We do this by using string matching methods and language models(word2vec, wikipedia2vec , SBERT)
authors: Alpino, Davide (https://github.com/DavideAl/) ; Wei, Tianran
*Sometimes the path to the .csv input files doesn't work, so you have to put in the absolute path.
*Since GitHub only allows 1 GB of data, the models for word2vec and wikipedia2vec need to be downloaded seperately.

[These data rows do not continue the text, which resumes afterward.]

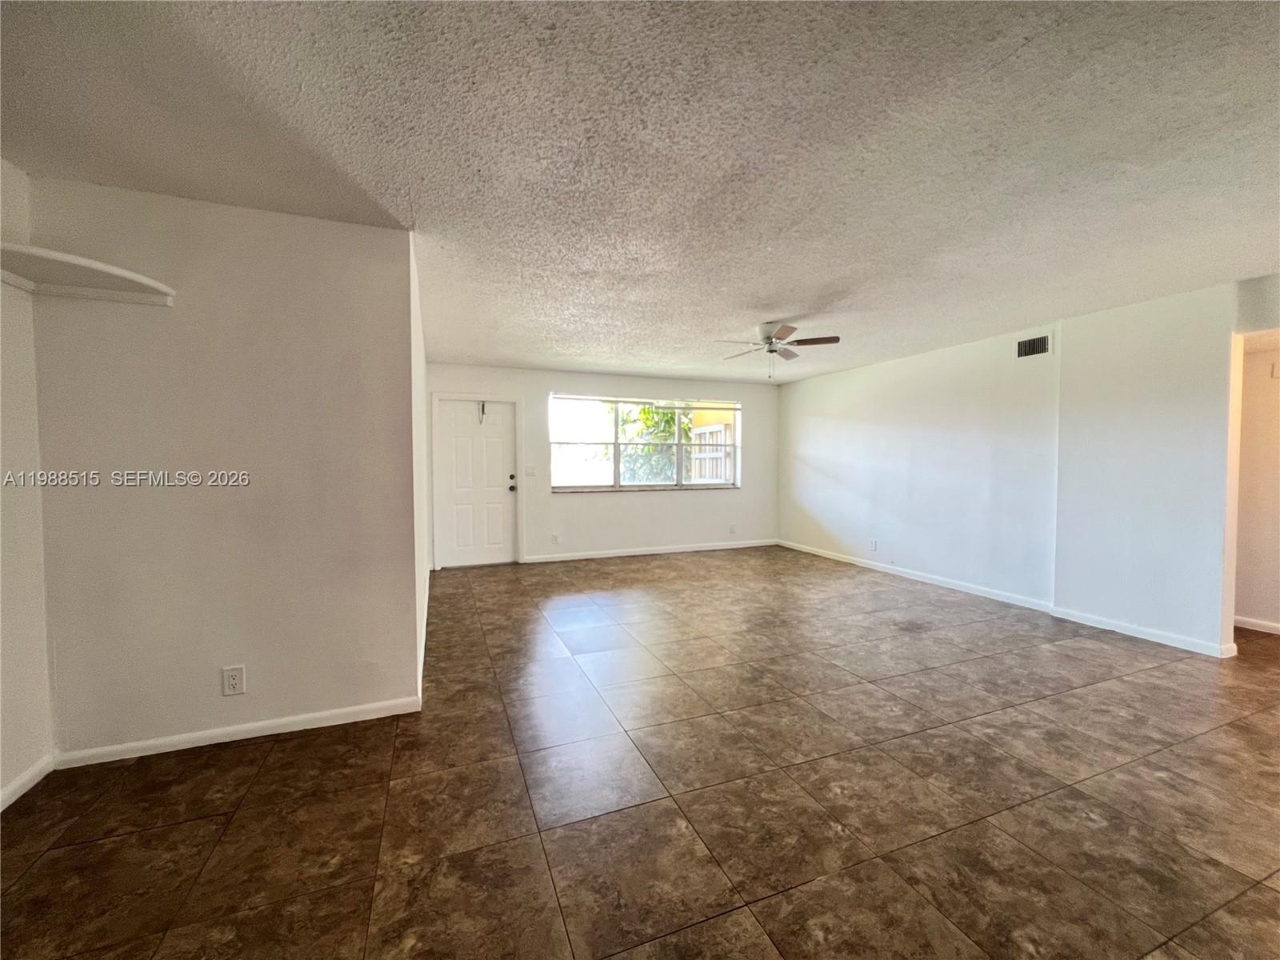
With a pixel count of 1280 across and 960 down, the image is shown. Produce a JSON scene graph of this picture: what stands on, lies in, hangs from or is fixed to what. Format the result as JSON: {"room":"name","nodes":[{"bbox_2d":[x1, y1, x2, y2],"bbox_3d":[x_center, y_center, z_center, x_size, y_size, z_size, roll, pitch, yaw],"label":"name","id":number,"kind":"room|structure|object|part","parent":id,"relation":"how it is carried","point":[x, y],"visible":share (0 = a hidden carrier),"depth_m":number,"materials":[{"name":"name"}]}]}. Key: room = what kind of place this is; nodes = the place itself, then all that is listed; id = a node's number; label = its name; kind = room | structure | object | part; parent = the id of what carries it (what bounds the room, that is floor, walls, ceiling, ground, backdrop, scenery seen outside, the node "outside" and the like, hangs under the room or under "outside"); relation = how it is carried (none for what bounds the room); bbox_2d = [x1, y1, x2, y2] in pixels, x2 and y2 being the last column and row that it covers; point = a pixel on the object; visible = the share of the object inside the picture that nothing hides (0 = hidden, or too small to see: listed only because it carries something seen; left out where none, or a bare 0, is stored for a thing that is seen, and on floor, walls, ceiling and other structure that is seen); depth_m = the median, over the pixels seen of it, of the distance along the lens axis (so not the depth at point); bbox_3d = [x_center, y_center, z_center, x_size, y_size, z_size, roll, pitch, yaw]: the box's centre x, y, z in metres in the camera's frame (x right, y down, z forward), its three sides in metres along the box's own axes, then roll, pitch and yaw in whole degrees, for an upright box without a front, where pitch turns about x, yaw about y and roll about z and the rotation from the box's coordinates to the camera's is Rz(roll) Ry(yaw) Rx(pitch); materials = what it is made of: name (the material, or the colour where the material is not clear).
{"room":"living room","nodes":[
{"label":"living room","id":0,"kind":"room"},
{"bbox_2d":[0,156,54,810],"bbox_3d":[-1.855,0.055,0.236,0.137,2.480,3.893,-1,2,-21],"label":"left wall","id":1,"kind":"structure","parent":0,"point":[22,765],"depth_m":1.88,"materials":[{"name":"white paint"}]},
{"bbox_2d":[0,752,53,810],"bbox_3d":[-1.885,1.234,0.558,0.014,0.081,3.132,-1,2,-21],"label":"baseboard","id":2,"kind":"structure","parent":1,"relation":"attached to","point":[35,773],"depth_m":1.88,"materials":[{"name":"white paint"}]},
{"bbox_2d":[26,175,416,761],"bbox_3d":[-1.870,-0.020,2.261,1.374,2.449,0.136,-1,2,-21],"label":"partition wall","id":3,"kind":"structure","parent":0,"point":[178,321],"depth_m":2.17,"materials":[{"name":"paint"}]},
{"bbox_2d":[0,241,176,306],"bbox_3d":[-2.173,-0.768,1.809,0.581,0.068,0.481,-1,2,-21],"label":"corner shelf","id":4,"kind":"object","parent":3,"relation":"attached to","point":[38,251],"visible":0.99,"depth_m":1.86,"materials":[{"name":"white wood"}]},
{"bbox_2d":[221,664,246,695],"bbox_3d":[-1.844,0.913,2.182,0.082,0.131,0.009,-1,2,-21],"label":"wall outlet","id":5,"kind":"object","parent":3,"relation":"attached to","point":[234,682],"visible":0.98,"depth_m":2.18,"materials":[{"name":"white plastic"}]},
{"bbox_2d":[54,695,419,768],"bbox_3d":[-1.823,1.170,2.256,1.395,0.076,0.014,-1,2,-21],"label":"baseboard","id":6,"kind":"structure","parent":3,"relation":"attached to","point":[261,724],"depth_m":2.22,"materials":[{"name":"white paint"}]},
{"bbox_2d":[408,230,431,701],"bbox_3d":[-1.810,-0.082,3.930,0.131,2.477,3.377,-1,2,-21],"label":"side wall","id":7,"kind":"structure","parent":0,"point":[417,378],"depth_m":3.15,"materials":[{"name":"white paint"}]},
{"bbox_2d":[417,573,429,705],"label":"baseboard","id":8,"kind":"structure","parent":7,"relation":"attached to","point":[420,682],"depth_m":3.17,"materials":[{"name":"white paint"}]},
{"bbox_2d":[425,362,778,565],"bbox_3d":[-0.200,-0.186,6.581,5.061,2.445,0.161,-1,2,-21],"label":"back wall","id":9,"kind":"structure","parent":0,"point":[640,506],"depth_m":6.42,"materials":[{"name":"white paint"}]},
{"bbox_2d":[432,396,517,568],"bbox_3d":[-1.968,0.058,5.871,0.898,2.002,0.135,-1,2,-21],"label":"front door","id":10,"kind":"structure","parent":9,"relation":"in","point":[497,447],"depth_m":5.88,"materials":[{"name":"white paint"}]},
{"bbox_2d":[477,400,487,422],"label":"door hook","id":11,"kind":"object","parent":10,"relation":"attached to","point":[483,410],"visible":0.98,"depth_m":5.72,"materials":[{"name":"metal"}]},
{"bbox_3d":[-1.587,0.044,5.992,0.087,0.172,0.103,-1,2,-21],"label":"doorknob","id":12,"kind":"part","parent":10,"relation":"part of","materials":[{"name":"metal"}]},
{"bbox_2d":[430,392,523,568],"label":"door frame","id":13,"kind":"structure","parent":9,"relation":"attached to","point":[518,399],"depth_m":5.79,"materials":[{"name":"white paint"}]},
{"bbox_2d":[524,464,536,475],"bbox_3d":[-1.364,-0.108,5.996,0.140,0.125,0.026,-1,2,-21],"label":"light switch","id":14,"kind":"object","parent":9,"relation":"attached to","point":[531,471],"visible":0.98,"depth_m":6.00,"materials":[{"name":"white plastic"}]},
{"bbox_2d":[551,532,559,543],"bbox_3d":[-1.071,0.754,6.108,0.078,0.131,0.014,-1,2,-21],"label":"wall outlet","id":15,"kind":"object","parent":9,"relation":"attached to","point":[554,538],"visible":0.99,"depth_m":6.10,"materials":[{"name":"white plastic"}]},
{"bbox_2d":[548,393,739,491],"bbox_3d":[0.130,-0.485,6.610,2.664,1.247,0.119,-1,2,-21],"label":"window","id":16,"kind":"structure","parent":9,"relation":"in","point":[602,488],"depth_m":6.57,"materials":[{"name":"glass"}]},
{"bbox_2d":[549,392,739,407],"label":"window blind","id":17,"kind":"object","parent":16,"relation":"attached to","point":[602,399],"visible":0.97,"depth_m":6.42,"materials":[{"name":"white plastic"}]},
{"bbox_2d":[520,540,778,562],"bbox_3d":[0.297,0.988,6.693,3.814,0.085,0.014,-1,2,-21],"label":"baseboard","id":18,"kind":"structure","parent":9,"relation":"attached to","point":[608,555],"depth_m":6.58,"materials":[{"name":"white paint"}]},
{"bbox_2d":[728,523,736,533],"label":"wall outlet","id":19,"kind":"object","parent":9,"relation":"attached to","point":[732,530],"visible":0.99,"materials":[{"name":"white plastic"}]},
{"bbox_2d":[0,542,1279,959],"bbox_3d":[1.422,1.235,2.774,7.947,0.102,8.025,-1,2,-21],"label":"tile floor","id":20,"kind":"structure","parent":0,"point":[70,850],"depth_m":1.85,"materials":[{"name":"brown tile"}]},
{"bbox_2d":[0,0,1279,383],"bbox_3d":[1.200,-1.302,2.762,7.562,0.115,7.718,-1,2,-21],"label":"ceiling","id":21,"kind":"structure","parent":0,"point":[473,354],"depth_m":1.75,"materials":[{"name":"white paint"}]},
{"bbox_2d":[716,322,839,379],"bbox_3d":[1.137,-1.072,4.114,0.991,0.463,0.989,-1,2,-21],"label":"ceiling fan","id":22,"kind":"object","parent":21,"relation":"attached to","point":[778,337],"visible":0.99,"depth_m":4.04,"materials":[{"name":"metal"}]},
{"bbox_2d":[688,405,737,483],"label":"yellow building","id":23,"kind":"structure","parent":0,"point":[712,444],"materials":[{"name":"yellow paint"}]},
{"bbox_2d":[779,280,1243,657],"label":"right wall","id":24,"kind":"structure","parent":0,"point":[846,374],"depth_m":3.96,"materials":[{"name":"white paint"}]},
{"bbox_2d":[869,538,878,550],"bbox_3d":[2.744,0.770,5.637,0.014,0.127,0.076,-1,2,-21],"label":"wall outlet","id":25,"kind":"object","parent":24,"relation":"attached to","point":[873,544],"visible":0.99,"depth_m":5.63,"materials":[{"name":"white plastic"}]},
{"bbox_2d":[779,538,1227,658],"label":"baseboard","id":26,"kind":"structure","parent":24,"relation":"attached to","point":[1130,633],"depth_m":4.06,"materials":[{"name":"white paint"}]},
{"bbox_2d":[1015,332,1051,357],"bbox_3d":[3.353,-1.137,4.099,0.015,0.180,0.300,-1,2,-21],"label":"air vent","id":27,"kind":"object","parent":24,"relation":"attached to","point":[1040,348],"visible":0.99,"depth_m":4.10,"materials":[{"name":"metal"}]},
{"bbox_2d":[1232,331,1279,634],"bbox_3d":[4.969,-0.031,3.186,0.151,2.412,2.868,-1,2,-21],"label":"hallway wall","id":28,"kind":"structure","parent":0,"point":[1252,606],"depth_m":3.66,"materials":[{"name":"paint"}]},
{"bbox_2d":[1233,615,1279,634],"bbox_3d":[5.004,1.140,2.907,0.014,0.083,3.675,-1,2,-21],"label":"baseboard","id":29,"kind":"structure","parent":28,"relation":"attached to","point":[1273,625],"depth_m":3.67,"materials":[{"name":"white paint"}]},
{"bbox_2d":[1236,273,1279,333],"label":"wall above doorway","id":30,"kind":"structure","parent":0,"point":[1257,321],"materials":[{"name":"white paint"}]},
{"label":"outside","id":31,"kind":"structure","parent":0,"visible":0},
{"label":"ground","id":32,"kind":"structure","parent":31,"visible":0},
{"bbox_2d":[615,404,692,482],"bbox_3d":[0.395,-0.593,10.046,2.692,3.386,2.427,-1,2,-21],"label":"tree","id":33,"kind":"object","parent":32,"relation":"on","point":[647,412],"visible":0.32,"depth_m":9.63,"materials":[{"name":"green plant"}]},
{"bbox_2d":[689,424,732,482],"bbox_3d":[1.466,-0.097,9.368,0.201,1.912,1.180,-1,2,-21],"label":"wooden fence","id":34,"kind":"object","parent":32,"relation":"on","point":[703,474],"visible":0.36,"depth_m":9.31,"materials":[{"name":"white wood"}]}
]}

*We used an anconda virtual environment, for the wikipedia2vec this won't work, but executing the same code inside Google Colab works.
--evaluation
--files -> contains all top3 files
--processed_files -> contains all top3 files, if there is no linkage between two classes we added
an empty value for them
evaluation.ipynb -> This notebook is used to generate the top3 and top5 files
--notebooks -> In this folder we have all the notebooks we ever used, to investigate problems, created algorithms and found solutions.

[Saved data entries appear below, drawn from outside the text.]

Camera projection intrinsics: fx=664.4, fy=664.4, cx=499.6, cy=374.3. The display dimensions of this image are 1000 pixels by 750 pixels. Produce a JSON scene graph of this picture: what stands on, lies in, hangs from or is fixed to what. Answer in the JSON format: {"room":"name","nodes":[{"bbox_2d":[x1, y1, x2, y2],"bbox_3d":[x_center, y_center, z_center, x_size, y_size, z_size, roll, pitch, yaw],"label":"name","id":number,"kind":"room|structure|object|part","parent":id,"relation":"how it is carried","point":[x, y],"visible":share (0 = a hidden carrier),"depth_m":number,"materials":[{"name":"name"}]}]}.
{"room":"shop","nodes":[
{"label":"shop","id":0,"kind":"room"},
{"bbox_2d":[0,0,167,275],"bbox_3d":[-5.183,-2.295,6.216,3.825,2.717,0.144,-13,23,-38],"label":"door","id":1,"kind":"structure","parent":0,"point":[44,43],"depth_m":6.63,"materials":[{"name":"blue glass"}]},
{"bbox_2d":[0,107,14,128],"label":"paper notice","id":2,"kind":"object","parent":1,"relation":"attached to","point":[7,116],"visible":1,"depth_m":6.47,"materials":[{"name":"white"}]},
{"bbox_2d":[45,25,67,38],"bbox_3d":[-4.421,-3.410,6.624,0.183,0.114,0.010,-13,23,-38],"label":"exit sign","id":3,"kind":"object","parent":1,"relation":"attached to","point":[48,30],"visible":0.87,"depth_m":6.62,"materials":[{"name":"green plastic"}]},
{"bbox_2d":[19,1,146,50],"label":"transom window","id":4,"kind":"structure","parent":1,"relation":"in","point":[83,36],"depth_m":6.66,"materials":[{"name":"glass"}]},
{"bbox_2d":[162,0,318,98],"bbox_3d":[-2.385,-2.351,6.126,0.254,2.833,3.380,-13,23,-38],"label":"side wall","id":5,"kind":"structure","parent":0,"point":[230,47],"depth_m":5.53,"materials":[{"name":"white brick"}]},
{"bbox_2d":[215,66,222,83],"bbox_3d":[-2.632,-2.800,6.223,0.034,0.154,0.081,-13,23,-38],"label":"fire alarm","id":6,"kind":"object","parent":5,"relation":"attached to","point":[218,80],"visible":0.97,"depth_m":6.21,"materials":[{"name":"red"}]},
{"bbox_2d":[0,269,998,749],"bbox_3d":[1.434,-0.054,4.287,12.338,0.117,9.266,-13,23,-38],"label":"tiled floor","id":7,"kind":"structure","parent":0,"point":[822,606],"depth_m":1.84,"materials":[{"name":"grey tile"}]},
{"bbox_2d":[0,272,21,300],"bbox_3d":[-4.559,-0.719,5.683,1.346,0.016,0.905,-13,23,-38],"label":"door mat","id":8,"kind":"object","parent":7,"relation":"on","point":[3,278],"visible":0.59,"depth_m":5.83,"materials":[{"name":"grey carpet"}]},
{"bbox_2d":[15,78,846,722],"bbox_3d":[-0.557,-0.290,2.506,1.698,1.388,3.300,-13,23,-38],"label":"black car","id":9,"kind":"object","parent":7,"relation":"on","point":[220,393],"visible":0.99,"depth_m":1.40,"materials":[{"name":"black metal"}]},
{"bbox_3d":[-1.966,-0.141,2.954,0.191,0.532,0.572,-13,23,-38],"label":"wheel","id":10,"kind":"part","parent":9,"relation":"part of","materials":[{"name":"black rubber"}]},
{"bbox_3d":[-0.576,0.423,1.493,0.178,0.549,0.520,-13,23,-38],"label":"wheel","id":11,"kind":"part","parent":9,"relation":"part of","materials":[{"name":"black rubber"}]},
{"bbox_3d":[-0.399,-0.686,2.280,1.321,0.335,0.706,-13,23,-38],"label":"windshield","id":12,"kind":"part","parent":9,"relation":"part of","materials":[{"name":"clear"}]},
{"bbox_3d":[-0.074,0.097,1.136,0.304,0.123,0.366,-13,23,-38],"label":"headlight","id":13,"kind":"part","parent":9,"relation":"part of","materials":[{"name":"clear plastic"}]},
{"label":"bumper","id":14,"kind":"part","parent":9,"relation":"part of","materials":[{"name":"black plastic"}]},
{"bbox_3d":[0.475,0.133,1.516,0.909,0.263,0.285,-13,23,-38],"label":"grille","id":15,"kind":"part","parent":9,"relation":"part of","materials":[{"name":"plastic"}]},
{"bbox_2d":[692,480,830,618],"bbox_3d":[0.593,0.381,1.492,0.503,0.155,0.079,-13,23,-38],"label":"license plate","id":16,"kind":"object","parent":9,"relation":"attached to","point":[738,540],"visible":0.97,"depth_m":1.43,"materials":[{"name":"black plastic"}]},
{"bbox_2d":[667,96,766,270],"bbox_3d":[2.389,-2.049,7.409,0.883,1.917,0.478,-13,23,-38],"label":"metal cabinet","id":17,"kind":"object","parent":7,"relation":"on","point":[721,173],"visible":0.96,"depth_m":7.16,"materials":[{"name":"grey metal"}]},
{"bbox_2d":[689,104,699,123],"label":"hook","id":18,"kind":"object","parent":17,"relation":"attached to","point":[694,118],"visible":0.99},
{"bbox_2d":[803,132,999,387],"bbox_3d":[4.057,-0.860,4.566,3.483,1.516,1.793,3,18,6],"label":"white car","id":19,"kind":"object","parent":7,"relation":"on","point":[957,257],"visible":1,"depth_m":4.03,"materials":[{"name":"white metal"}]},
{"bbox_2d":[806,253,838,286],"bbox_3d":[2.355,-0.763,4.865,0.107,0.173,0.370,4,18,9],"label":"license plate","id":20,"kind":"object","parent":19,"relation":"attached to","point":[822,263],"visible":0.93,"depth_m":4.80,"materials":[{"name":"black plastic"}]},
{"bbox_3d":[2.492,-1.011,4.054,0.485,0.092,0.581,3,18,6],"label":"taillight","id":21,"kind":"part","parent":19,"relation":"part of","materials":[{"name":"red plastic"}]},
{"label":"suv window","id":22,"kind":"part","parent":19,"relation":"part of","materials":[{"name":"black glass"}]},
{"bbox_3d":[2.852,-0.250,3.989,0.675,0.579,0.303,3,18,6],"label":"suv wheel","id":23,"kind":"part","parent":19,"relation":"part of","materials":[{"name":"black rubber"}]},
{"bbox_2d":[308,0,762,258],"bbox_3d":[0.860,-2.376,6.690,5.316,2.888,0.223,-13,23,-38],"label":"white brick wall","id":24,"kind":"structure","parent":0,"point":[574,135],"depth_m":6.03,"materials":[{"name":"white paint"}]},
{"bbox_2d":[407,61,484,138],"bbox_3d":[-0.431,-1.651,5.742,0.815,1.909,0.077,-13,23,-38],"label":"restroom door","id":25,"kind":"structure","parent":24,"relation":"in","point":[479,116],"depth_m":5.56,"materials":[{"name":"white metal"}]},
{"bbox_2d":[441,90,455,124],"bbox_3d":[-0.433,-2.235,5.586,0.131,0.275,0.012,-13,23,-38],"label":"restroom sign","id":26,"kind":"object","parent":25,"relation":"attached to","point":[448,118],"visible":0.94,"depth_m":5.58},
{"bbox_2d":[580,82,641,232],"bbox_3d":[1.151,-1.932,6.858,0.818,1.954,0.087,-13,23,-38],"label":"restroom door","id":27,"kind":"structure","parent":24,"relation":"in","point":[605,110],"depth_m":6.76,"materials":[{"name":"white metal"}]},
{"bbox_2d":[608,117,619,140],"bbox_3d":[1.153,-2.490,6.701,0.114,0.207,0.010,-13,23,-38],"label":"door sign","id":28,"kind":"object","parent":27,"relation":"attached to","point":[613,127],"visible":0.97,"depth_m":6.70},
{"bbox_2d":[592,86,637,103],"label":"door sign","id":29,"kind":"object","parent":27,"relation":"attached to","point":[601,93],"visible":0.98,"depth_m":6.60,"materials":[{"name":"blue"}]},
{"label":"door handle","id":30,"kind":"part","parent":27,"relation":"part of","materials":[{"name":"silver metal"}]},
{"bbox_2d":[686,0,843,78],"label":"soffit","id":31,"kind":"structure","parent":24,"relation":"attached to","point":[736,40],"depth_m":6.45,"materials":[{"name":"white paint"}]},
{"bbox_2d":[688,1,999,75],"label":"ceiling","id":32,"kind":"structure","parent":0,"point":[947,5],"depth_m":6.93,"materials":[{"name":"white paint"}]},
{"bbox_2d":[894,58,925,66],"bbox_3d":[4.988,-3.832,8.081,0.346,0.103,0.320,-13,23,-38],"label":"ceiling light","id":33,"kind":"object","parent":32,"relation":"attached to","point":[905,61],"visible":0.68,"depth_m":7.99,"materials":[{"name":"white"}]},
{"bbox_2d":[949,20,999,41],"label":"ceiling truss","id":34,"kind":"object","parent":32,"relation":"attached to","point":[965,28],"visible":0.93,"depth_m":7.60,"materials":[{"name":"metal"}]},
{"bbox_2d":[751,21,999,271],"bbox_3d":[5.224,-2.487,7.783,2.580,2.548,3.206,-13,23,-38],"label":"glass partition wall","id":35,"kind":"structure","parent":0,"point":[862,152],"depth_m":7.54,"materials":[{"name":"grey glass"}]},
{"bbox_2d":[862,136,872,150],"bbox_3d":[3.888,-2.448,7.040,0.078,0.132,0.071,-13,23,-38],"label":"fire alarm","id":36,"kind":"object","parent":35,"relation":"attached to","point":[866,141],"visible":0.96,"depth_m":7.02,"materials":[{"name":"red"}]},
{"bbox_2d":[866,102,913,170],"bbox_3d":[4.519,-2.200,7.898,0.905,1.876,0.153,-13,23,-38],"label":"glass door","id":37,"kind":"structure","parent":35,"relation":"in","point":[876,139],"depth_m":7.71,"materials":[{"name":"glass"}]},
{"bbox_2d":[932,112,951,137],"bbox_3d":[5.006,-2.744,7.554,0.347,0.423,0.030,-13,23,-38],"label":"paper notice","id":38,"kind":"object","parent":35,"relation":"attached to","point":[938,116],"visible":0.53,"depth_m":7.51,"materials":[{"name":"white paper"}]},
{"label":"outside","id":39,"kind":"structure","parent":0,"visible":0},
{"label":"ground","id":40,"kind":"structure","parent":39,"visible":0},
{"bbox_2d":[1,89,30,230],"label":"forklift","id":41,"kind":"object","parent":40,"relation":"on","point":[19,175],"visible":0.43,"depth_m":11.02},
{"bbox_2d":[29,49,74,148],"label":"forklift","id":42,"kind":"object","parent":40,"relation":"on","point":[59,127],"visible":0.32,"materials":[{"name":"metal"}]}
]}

--evaluation -> our final evaluation with
--files -> all files htat we ever used/ generated
--word_embeddings -> contains all notebooks for the word embedding approaches
Bert.ipynb -> approach with SBERT
Jaccard_Levenshtein.ipynb -> Jaccard and levenshtein distance
jaro_similarity.ipynb -> jaro similarity
mapping_results_bert.csv -> results of bert
matching.ipynb ->exact matching using the class from src\data\mapping.py
Query_imageNet_class_in_wikipedia__2.ipynb second approach for the querry
Query_imageNet_class_in_wikipedia.ipynb first approach for the query
string_matching.ipynb -> implementation of the Fuzzy String matching, can be ignored, since this is done again in the Jaccard_Levenshtein norebook
transitive_baseline.csv -> our baseline
transitive_mapping.ipynb -> transitive mapping wordnet,wikidata,dbpedia
wikipedia_test.py -> a simple file to test something, can be ignores
--src\data
mapping.py -> this files contains the class for doing the exact string matching.